▸ EXTRACTED RECORDS:
BEGIN
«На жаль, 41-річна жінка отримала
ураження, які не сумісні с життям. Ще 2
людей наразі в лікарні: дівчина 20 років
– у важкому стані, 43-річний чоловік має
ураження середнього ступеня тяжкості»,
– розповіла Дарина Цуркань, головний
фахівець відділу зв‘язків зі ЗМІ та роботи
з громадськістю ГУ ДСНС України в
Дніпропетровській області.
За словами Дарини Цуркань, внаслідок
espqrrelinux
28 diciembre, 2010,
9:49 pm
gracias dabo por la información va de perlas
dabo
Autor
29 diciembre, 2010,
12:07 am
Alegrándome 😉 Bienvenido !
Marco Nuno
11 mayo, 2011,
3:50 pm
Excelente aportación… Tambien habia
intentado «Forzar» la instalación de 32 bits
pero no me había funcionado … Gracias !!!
END
▸ TASK ITEM: Retype nothing except the lines from the line holding "Excelente aportación… Tambien habia" through the last line of the entries, both included.

▸ COMPLETED EXERCISE:
Excelente aportación… Tambien habia
intentado «Forzar» la instalación de 32 bits
pero no me había funcionado … Gracias !!!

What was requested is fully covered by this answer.